SQLAlchemy is the industry standard for interacting with a PostgreSQL database in Python. Pairing it with Flask for interaction only made sense. The system is designed to consume events as soon as they are made available. Since this is deployed to docker, it can be scaled horizontally using a container runner like Kubernetes to handle load. By wrapping the system in a web app, we are not limited to just consuming events in batch from files and can scale the system to handle any load of ingestion and analytical queries.
- The sample data given is actually not valid JSON (The nested fields are strings with multiple sets of nested double quotes). I edited the sample data to be valid json with the assumption that I would rather alter the producer to send valid json, rather than push those transformations onto every consumer.
- I made an assumption that
order_value
would be available on each event, since it was not made available. - I assumed that the timestamp of an event being sent to the consumer would be the timestamp used for analytical queries, since one was not made available.
- The original ask was to be able to ingest a CSV file or S3 bucket of events, but seeing as the introduction mentioned Kafka, I assumed that I could attach the producer to this consumer, rather than just handle bulk loading from files.
There is test data at the location src/test/data/test_data.json
. I used this data when testing my API. Feel free to use it if you'd like to try out making requests to the system.
curl --location --request GET 'http://localhost:5000/'
curl --location --request POST 'http://0.0.0.0:5000/create' \
--header 'Content-Type: application/json' \
--data-raw '{
"event_type": "order.created",
"event_id": "dfacfc2362-6359-49d9-a445-27314e2ff7e6",
"event_version": "1.0.0",
"lovevery_user_id": "66f6",
"email": "dan.lovevery@gmail.com",
"first_name": "dan",
"last_name": "dyer",
"billing_address": {"first_name":"dan","last_name":"dyer","address1":"123 Main St","address2":"","city":"Boise","province":"Maryland","country":"United States","zip":"83702","phone":"208-860-6879"},
"shipping_address": {"first_name":"dan","last_name":"dyer","address1":"123 Main St","address2":"","city":"Boise","province":"Maryland","country":"United States","zip":"83702","phone":"208-860-6879"},
"currency": "USD",
"financial_status": "paid",
"order_value": 5.0,
"total_discounts": 0,
"total_tax": 0,
"discount_codes": "xxx",
"buyer_accepts_marketing": true,
"line_items": [{"quantity":"2","id":"2f31244085395571"}]
}'
curl --location --request GET 'http://localhost:5000/customers/top?start_date=2020-09-01&end_date=2020-09-05&count=5'
curl --location --request GET 'http://localhost:5000/orders/value?start_date=2020-09-01&end_date=2020-09-05&mode=DAY'
curl --location --request GET 'http://localhost:5000/orders/value?start_date=2020-09-01&end_date=2020-09-05&mode=TOTAL'
http://localhost:5000/sales/province?start_date=2020-09-01&end_date=2020-09-05&province=Idaho
I've implemented a framework for testing the application using Flask-Testing with setup and tear down scripts. All that is left to be done is actually write the unit tests. I've left this off due to time constraints.
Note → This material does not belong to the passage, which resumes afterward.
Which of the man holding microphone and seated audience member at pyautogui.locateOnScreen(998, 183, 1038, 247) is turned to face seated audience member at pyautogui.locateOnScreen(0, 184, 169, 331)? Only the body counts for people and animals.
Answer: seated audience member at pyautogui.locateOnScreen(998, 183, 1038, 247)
- Write Unit Tests for each view with positive cases and negative cases. The negative cases can include: requests with malformed bodies, duplicate primary keys, empty data, Sending invalid, or unsupported query parameters.
- Write Unit tests for each "public" function in the database section.
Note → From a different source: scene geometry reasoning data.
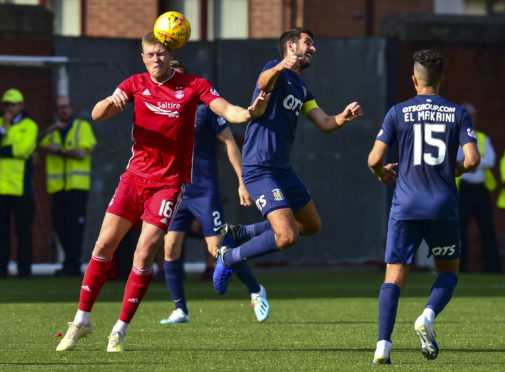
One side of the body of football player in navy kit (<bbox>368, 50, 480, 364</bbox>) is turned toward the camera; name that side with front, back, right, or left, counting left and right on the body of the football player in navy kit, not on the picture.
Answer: back

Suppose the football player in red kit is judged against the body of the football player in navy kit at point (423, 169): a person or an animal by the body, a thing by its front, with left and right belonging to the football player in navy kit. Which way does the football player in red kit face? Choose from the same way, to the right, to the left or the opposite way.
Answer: the opposite way

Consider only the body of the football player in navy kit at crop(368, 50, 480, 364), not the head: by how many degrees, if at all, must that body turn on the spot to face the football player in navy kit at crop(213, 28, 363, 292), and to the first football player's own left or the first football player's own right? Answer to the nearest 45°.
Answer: approximately 45° to the first football player's own left

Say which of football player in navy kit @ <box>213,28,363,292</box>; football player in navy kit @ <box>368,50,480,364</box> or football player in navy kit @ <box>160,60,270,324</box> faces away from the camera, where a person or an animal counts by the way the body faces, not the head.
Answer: football player in navy kit @ <box>368,50,480,364</box>

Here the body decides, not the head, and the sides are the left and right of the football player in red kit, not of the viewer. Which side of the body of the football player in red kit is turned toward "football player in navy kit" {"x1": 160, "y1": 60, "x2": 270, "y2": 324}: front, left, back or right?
back

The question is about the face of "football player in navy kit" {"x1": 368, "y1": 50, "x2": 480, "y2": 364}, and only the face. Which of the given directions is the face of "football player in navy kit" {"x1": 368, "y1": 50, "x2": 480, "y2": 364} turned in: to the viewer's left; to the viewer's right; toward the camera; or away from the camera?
away from the camera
If I were to deploy this application in the cloud, I would deploy it to Kubernetes. Fortunately it is already a Docker Container, but it would require significant configuration updates. The database is unsecured and the default configuration. The webservice is not set up to take advantage of load balancing or auto scaling. All of this would need to be set up and configured based on the businesses needs.
In a real system, I would write code to verify the integrity of the data being sent prior to attempting to load it into the database. Since I don't have the actual business rules, this seemed like an unnecessary exercise. I'd also implement real logging, error handling, and monitoring.